Former NFL star Ray Rice, who saw his career unwind in the aftermath of an aggravated assault indictment for punching his wife in an elevator, spoke out against domestic violence and sexual assault of women at the Big 12’s “State of College Athletics” forum on Wednesday alongside several key figures including league commissioner Bob Bowlsby.
Rice, who has turned his life around in quest of an NFL redemption, said in his heyday he was “so concerned with being the man instead of being a man. … There are rules for life as a man, and the No. 1 rule is never put your hands on a woman.”
Rice, speaking specifically about the culture on college campuses such as Baylor, said sexual assault is an “epidemic” and offered his take at part of the solution at the college level.
He noted that “the teams that get it are the ones who hold themselves accountable” and believes players must police themselves outside of the locker room.
“If someone witnessed a rape,” Rice said, before emotionally pausing. “That team has to be unified not just in the locker room. It’s society, too. You can’t just say, ‘that’s my teammate having a good time.’ Because a lot of guys forget who they are once they’re out of the locker room.”
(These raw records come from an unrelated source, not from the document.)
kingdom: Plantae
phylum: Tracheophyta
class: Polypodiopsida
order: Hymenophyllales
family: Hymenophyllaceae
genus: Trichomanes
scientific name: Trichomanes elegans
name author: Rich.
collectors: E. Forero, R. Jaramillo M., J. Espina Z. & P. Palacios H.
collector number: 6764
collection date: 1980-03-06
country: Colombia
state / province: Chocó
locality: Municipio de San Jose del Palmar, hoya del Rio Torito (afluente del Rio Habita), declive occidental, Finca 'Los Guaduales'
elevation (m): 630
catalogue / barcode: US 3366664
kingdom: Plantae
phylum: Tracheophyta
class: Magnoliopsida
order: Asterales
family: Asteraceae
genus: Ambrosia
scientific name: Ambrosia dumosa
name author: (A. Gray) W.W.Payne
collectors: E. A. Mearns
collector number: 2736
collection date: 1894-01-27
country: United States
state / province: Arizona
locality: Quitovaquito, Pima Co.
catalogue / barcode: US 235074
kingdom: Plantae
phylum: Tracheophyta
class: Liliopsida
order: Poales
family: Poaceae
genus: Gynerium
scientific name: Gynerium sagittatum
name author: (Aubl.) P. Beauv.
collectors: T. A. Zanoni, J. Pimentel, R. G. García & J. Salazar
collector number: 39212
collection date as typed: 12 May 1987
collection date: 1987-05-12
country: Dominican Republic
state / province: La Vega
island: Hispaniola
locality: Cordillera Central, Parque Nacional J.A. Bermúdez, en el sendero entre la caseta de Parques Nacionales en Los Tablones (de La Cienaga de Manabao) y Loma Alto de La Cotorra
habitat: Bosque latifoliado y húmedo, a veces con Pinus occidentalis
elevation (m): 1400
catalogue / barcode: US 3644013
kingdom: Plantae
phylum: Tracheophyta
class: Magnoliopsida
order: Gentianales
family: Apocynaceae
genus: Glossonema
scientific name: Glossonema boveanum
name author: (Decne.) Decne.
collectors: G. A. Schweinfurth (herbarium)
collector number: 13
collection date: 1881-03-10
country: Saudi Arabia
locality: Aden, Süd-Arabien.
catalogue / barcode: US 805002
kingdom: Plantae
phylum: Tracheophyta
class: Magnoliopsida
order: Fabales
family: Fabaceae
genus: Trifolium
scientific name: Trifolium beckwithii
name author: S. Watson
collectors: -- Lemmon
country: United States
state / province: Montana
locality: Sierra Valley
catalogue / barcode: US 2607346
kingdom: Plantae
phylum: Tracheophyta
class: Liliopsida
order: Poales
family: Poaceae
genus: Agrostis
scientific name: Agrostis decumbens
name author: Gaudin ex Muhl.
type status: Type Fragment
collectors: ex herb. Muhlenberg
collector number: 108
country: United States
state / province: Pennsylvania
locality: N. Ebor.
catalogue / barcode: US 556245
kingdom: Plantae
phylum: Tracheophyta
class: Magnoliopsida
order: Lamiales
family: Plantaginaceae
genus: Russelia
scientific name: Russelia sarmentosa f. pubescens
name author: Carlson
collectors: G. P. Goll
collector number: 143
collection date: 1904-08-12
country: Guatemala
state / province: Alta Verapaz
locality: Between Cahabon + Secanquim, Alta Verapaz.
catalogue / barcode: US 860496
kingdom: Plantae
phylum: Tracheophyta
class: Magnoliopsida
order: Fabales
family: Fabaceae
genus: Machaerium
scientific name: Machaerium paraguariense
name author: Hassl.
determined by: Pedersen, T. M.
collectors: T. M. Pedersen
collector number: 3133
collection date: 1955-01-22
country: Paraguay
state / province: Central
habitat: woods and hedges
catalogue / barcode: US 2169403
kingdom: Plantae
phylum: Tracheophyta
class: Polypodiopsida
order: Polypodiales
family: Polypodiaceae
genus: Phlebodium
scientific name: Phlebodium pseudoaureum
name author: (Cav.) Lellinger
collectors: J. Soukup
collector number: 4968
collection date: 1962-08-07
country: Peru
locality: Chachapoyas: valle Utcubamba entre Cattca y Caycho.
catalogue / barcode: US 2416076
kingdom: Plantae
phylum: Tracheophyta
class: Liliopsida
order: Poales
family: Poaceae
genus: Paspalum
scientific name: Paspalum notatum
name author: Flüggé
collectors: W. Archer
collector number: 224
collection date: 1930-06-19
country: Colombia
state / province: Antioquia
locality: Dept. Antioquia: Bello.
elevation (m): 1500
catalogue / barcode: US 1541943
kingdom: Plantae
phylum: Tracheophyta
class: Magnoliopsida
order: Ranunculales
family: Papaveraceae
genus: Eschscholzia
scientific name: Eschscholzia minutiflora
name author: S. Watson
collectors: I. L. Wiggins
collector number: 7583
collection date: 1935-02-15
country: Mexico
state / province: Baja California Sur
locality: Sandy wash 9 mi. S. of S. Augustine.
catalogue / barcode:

Rice, who played in college at Rutgers, added that discussions about sexual assault and domestic violence — within teams in high school, college and professionally — need to take place at the right time, when players will actually pay attention, noting that oftentimes players don’t listen during educational and informational exercises because of fatigue or poor timing.
Bowlsby also hammered that point home, saying in reference to a sexual assault scandal like the one at Big 12 member Baylor: “The short answer is, everybody is accountable.”
“There are those that do a very good job and those who do a very poor or superficial job,” Bowlsby said. “It’s a check the box exercise. It’s very different than creating a culture in the locker room of understanding what consent is. …You’d like to have a culture that transcended that structure.”
Bowlsby and panel members specifically did not refer to alleged offenders or schools by name at the forum.
CBS journalist Armen Keteyian, who moderated the forum, pointed out three issues as part of the problem: Alcohol, the entitlement of a popular athlete and the complication of consent.
Brenda Tracy, a rape survivor and prominent advocate, offered a much simpler take.
“The only thing that causes a rape is a rapist,” she said. “The rapist makes a decision to violate someone else’s body without consent. We have to stop re-framing this around alcohol.”
Sergeant Byron Fassett of the Dallas Police Department said it’s a cultural issue, not just an issue in sports.
“We can’t arrest our way out of this problem,” he said. “We can put abusers in jail. But it’s about our culture. Our colleges represent society. …College is microcosm of society. It’s a really good way to deal with this issue. …We have to acknowledge that this is a cultural problem first.”